Spicer Universal Joint Cap Screw Seat

by Bob Porter

The parts list for Spicer Universal Joint for the 1927 Star lists a Cap Screw Seat P/N 22508 but does not show a picture of the part and I did not have a part that looked like it might serve this purpose.

The splines in the rear hub of the Spicer Universal Joint do not go all the way through the hub as the splines in the front hub do. The front hub is therefore free to move on the clutch shaft to allow the clutch plate to move laterally. The rear hub has a recessed hole on the front side with an ID of 1.016" which slightly larger than the 1" OD of transmission splined shaft. It is 1/2" deep. The shaft has a 3/8-24 threaded hole in the end of the shaft. The cap screw is 3/8-24 x 1" long. I knew the cap screw and the lock washer were used to secure the front hub the to the shaft to prevent the universal joint from moving forward into the throw out bearing fork but how?

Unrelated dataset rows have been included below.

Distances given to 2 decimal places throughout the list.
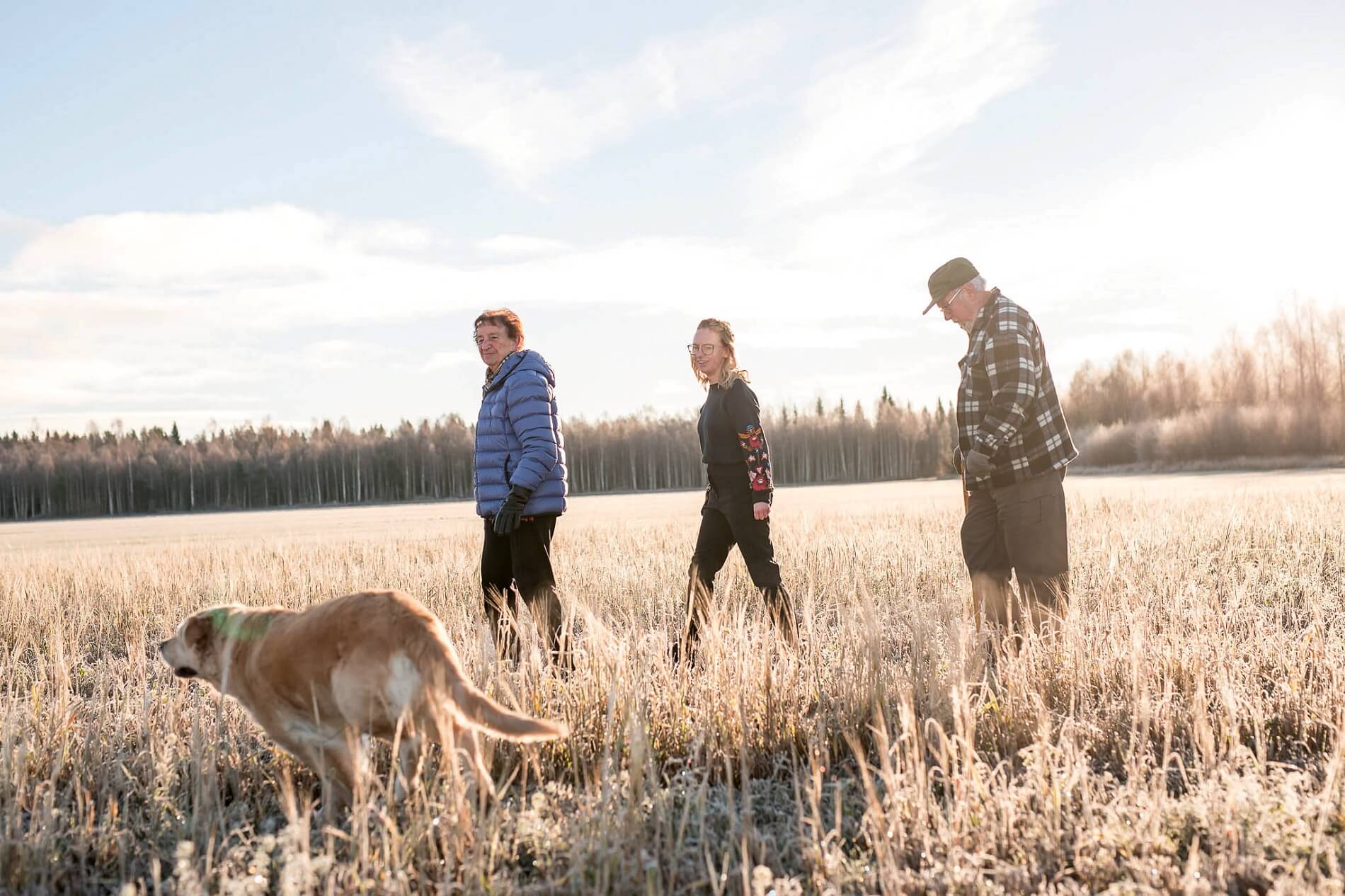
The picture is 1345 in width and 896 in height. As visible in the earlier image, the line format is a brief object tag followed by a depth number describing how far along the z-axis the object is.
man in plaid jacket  5.05
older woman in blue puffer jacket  5.20
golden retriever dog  2.83
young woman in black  5.68
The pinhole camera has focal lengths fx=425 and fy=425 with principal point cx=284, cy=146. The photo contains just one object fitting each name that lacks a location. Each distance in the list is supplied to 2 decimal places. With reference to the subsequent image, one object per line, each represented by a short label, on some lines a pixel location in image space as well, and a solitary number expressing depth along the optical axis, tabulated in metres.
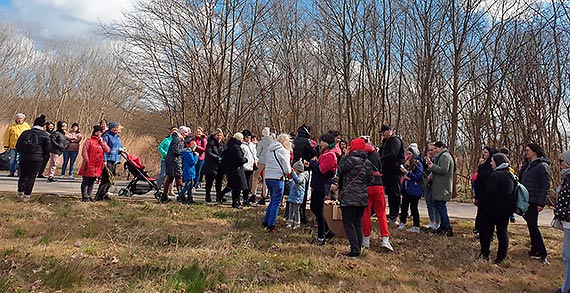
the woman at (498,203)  6.28
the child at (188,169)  9.74
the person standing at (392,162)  8.28
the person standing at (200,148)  10.88
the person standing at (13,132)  11.81
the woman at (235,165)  9.29
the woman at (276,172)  7.48
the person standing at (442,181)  8.06
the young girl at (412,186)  8.41
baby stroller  9.84
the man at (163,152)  10.48
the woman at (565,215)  5.29
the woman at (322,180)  7.00
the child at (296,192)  7.73
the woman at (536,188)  6.71
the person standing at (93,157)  8.75
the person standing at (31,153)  8.33
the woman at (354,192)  6.35
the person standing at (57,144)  11.23
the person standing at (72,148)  12.99
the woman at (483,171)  7.36
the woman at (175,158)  9.42
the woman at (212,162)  10.13
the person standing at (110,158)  9.40
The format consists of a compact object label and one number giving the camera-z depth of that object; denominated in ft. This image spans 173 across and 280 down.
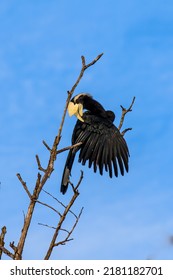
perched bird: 49.93
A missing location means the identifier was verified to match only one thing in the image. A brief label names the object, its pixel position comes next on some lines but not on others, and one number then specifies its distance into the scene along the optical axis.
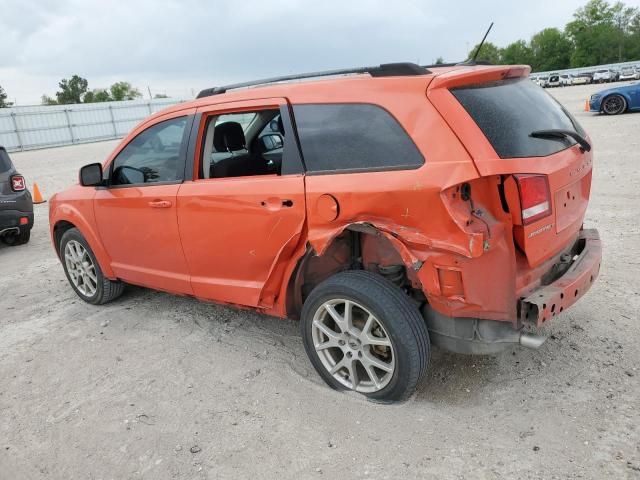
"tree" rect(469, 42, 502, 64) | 76.56
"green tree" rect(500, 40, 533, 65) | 97.01
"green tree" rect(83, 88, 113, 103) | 79.81
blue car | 16.88
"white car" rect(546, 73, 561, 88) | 49.91
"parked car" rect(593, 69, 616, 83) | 46.69
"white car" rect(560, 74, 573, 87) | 49.31
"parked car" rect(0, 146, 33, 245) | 7.18
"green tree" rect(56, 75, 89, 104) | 86.33
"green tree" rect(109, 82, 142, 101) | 88.53
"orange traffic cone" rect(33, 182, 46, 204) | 11.25
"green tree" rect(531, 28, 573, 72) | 93.62
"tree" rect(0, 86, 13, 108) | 77.81
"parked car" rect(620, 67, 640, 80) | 45.75
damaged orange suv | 2.55
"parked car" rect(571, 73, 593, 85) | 49.43
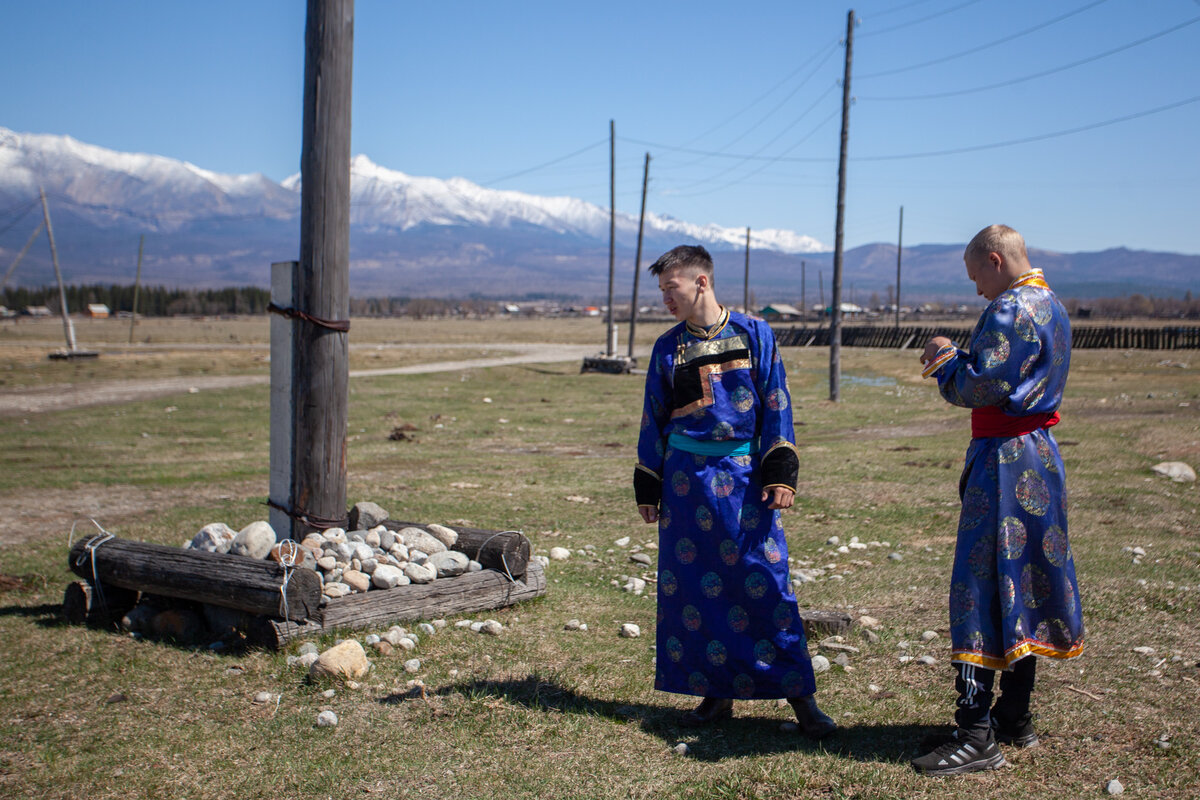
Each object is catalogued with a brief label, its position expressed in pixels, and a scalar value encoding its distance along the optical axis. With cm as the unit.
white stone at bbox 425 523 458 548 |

I tried a flat washer that had a diameter larger than the recessed hole and secured it with the cap screw. This held the hub in place but the protruding head made it very difficult to install the spool.

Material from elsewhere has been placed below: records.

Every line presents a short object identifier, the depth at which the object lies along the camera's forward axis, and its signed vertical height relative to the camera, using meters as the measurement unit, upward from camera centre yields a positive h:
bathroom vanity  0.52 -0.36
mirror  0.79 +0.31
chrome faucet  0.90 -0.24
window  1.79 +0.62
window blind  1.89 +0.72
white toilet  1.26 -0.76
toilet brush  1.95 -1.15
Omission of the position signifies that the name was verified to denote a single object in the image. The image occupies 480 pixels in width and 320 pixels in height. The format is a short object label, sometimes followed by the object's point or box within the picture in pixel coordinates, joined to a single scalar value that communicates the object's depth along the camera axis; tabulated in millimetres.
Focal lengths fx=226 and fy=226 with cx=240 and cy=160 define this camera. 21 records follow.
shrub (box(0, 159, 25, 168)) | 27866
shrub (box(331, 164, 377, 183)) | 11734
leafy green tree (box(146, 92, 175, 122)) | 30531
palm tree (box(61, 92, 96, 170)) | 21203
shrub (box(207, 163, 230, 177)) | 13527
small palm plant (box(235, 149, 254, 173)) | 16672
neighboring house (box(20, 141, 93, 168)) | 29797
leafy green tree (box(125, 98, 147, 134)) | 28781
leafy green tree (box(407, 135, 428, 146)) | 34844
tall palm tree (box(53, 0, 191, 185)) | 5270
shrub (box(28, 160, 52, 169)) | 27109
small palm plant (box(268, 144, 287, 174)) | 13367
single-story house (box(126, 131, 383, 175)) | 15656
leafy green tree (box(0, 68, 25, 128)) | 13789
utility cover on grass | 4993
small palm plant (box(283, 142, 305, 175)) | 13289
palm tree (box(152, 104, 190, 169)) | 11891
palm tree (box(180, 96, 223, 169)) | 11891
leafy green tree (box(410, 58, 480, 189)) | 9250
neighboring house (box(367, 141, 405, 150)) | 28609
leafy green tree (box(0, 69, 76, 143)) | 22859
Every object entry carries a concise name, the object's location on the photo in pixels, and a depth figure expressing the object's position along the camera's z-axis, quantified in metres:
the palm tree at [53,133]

My next try was to locate a washer that had an OD slightly less than the ID of the recessed hole (1.016") and is about the 1/2" deep. I found one that was .999". I screwed in the cap screw with the lock nut between the head and the washer. This seemed to work fine as the head of the cap screw was almost completely in the recessed hole and the spool could easily be inserted between the two hubs.

I felt this would work but still wasn’t satisfied that it was correct. For some reason, I decided to dig through my collection of flat washers again. I found a second washer that was about the same diameter as the one I was using that I had probably overlooked because it had a scored area on one side that appeared to have been caused by a lock washer. I looked on the reverse side and I could see little rectangular impressions around the outer circumference. The impressions that the end of a splined shaft could have made when the bolt was tighten.

This convinced me that the Cap Screw Seat was nothing more than a flat washer that would fit snugly in the recess hole. How and when the old washer got in my collection of washers I don’t know. The newer washer which has an OD of .999", an ID of 13/32" and is .136" thick. The old washer has an OD of .978", an ID of 13/32" and is .133" thick. I am using the newer washer as it has a larger OD.

Jan Arnett said on earlier units, a tapered pin was used to hold the hub in place.